Melody tidak hanya polos, dia juga bodoh. Dia sadar kata-kata itu mencakari hatinya, membuatnya terasa sesak. Dia ingin membenci sam, sebesar dia merindukan laki-laki itu. Namun hatinya tidak dapat membawa setetespun rasa benci, membuatnya perlahan membenci hatinya sendiri.

Melody ingat bagaimana Reza memperlakukannya. Pria itu seperti iblis yang sedang mencari jalan untuk keluar dari nerakanya. Iblis yang sedang berusaha memotong ekor dan menumbuhkan sayapnya, untuknya.

Kata-kata Reza membuat hatinya berguncang. Sam adalah malaikatnya, satu-satunya malaikat yang mematri matanya namun perlahan kehilangan sayap. Namun dia mencintai Sam, sejak tubuh belumlah mekar. Dia rindu kala mereka berkejaran menggapai batas cakrawala pada tepi pantai, dimana matahari keemasan berkemilau dengan begitu menakjubkan.

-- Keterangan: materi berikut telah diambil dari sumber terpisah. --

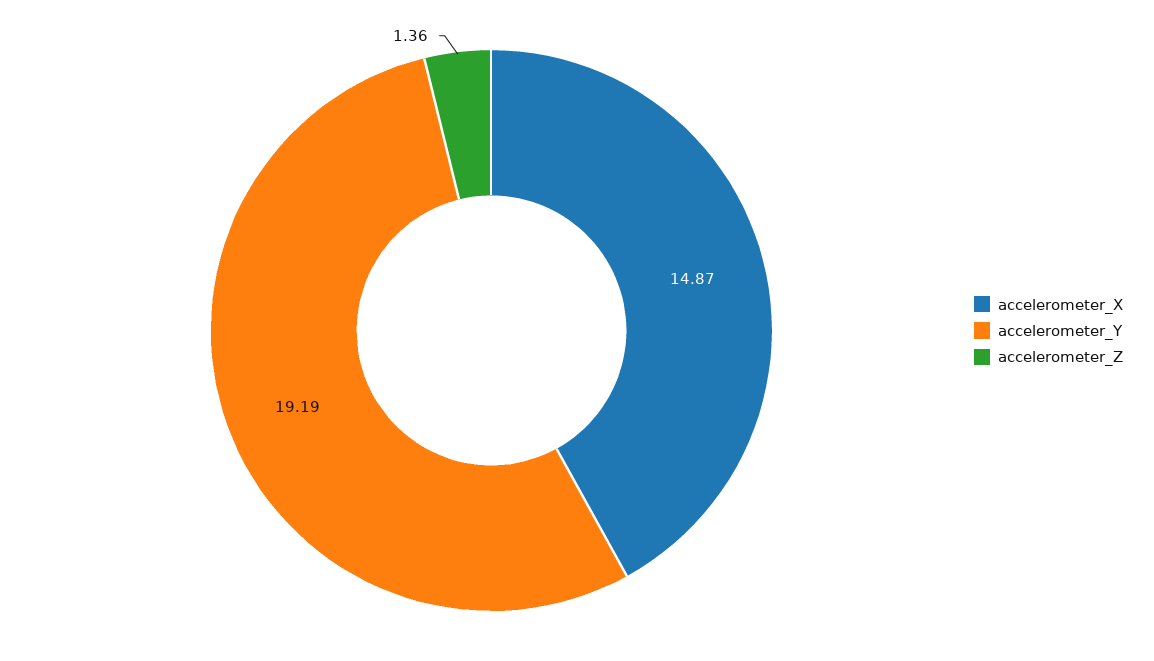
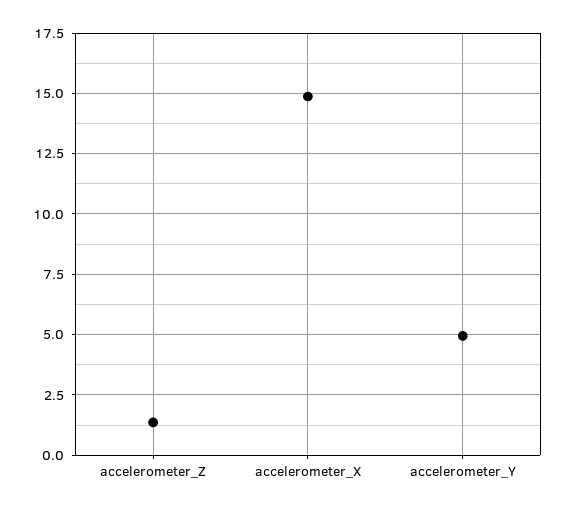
accelerometer_Y: 19.19 -> 5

"Aku telah menemukan duniaku." gunamnya pelan. "Dan duniaku, hanyalah engkau saja."

Namun kini, ribuan hari terbentang dan hanya ditemani luka. Dia tidak dapat memulangkan air mata yang mengalir laksana hujan. Terasa sesak didada, dia tidak tahu apa nama rasa itu. Sebab yang dia tahu selama ini, hanyalah bagaimana membuat Samuel bahagia. Bagaimana seni dalam mencintai seseorang dengan begitu dalam, sebesar dia mencintai dirinya sendiri.

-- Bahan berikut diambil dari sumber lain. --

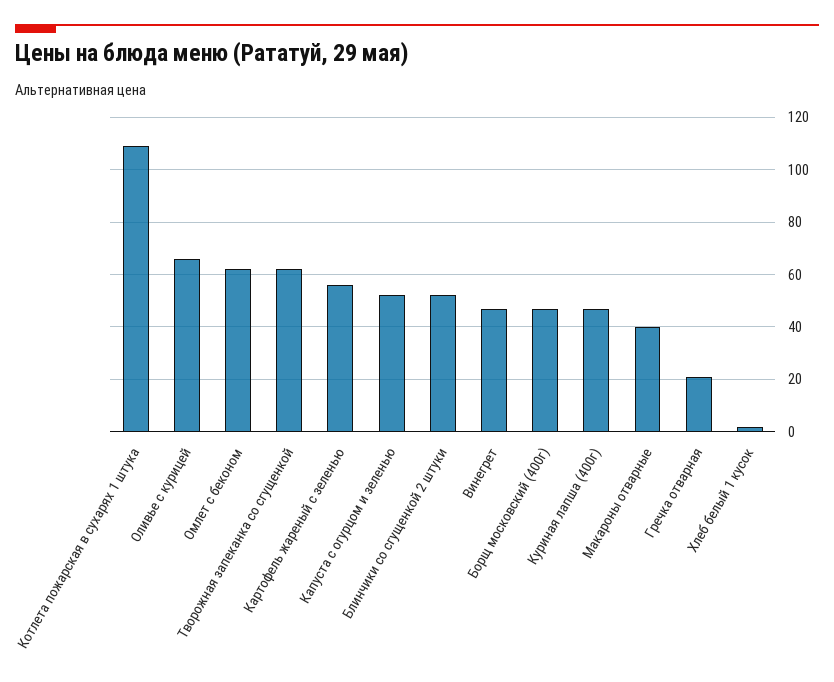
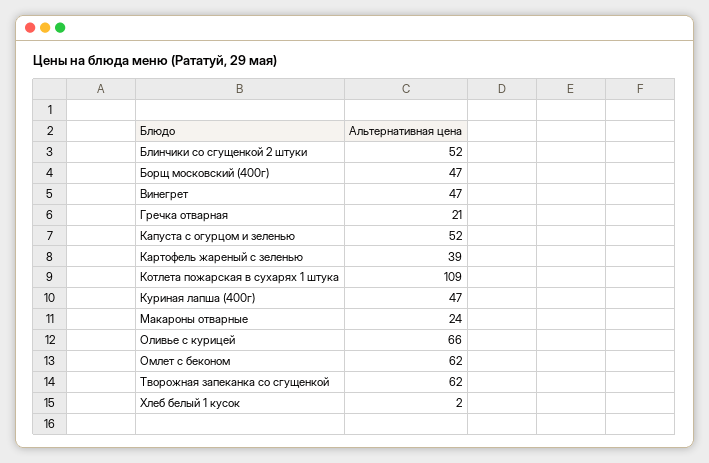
Картофель жареный с зеленью: 55 -> 39
Макароны отварные: 40 -> 24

Aku bahagia janjimu tidak terbuat dari darah. Tapi tidak mengapa, Sam. Tidak mengapa engkau melukai hatiku. Aku sanggup menanggungnya. Aku hanya ingin kamu bernapas sekali lagi untukku saja. Aku hanya ingin melihat engkau memandangku seperti dulu.

Namun rindu, kadang berubah menjadi peluru. Yang bersarang pada tubuh sendiri.